REGISTRAIRE DES MARQUES DE COMMERCE

Référence : 2010 COMC 192

Date de la décision : 2010-11-15

DANS L'AFFAIRE DE L'OPPOSITION produite par Playboy Enterprises International Inc. à l'encontre de la demande no 1219213 pour la marque de commerce PLAY BODY au nom de Rick Worobec

[1]               Le 4 juin 2004, Rick Worobeck (le Requérant) a produit une demande d'enregistrement pour la marque de commerce PLAY BODY (la Marque). La demande est fondée sur l'emploi projeté de la Marque au Canada en liaison avec les marchandises et services suivants : vêtements, nommément sous-vêtements, maillots de bain; articles chaussants, nommément souliers.

◆ Consigne: Reprenez l'extrait de la décision sur l'opposition visant la marque PLAY BODY à la suite de sa dernière phrase. Les données qui suivent ne sont pas nécessaires.

◆ Données sources:
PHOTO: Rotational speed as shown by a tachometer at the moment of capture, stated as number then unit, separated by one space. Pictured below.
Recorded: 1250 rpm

--

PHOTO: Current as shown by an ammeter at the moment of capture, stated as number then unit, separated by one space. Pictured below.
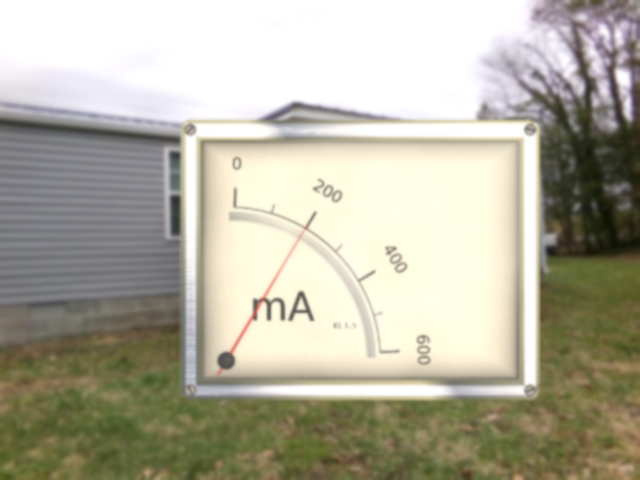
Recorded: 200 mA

◆ Réponse:
[2]               La demande a été annoncée aux fins d'opposition dans l'édition du Journal des marques de commerce du 15 décembre 2004. Le 14 février 2005, Playboy Enterprises International Inc. (l'Opposante) a produit une déclaration d'opposition. Les motifs d’opposition sont fondés sur les articles 38(2)a)/30e), 38(2)b)/12(1)d), 38(2)c)/ 16(3) et les articles 38(2)d)/ 2 de la Loi sur les marques de commerce, L.R.C. 1985, ch. T-13 [la Loi].

[3]               Le Requérant a produit et signifié une contre-déclaration le 8 mars 2005.

[4]               À l'appui de son opposition, l'Opposante a produit l'affidavit de Judy Kawal. Le Requérant a produit trois affidavits de Rick Worobec, datés du 15 mai 2006, du 16 juin 2006 et du 19 juin 2006. Aucun des auteurs d’affidavit n’a été contre-interrogé.

[5]               Seul le plaidoyer écrit de l’Opposante a été versé au dossier, et les deux parties ont participé à l’audience.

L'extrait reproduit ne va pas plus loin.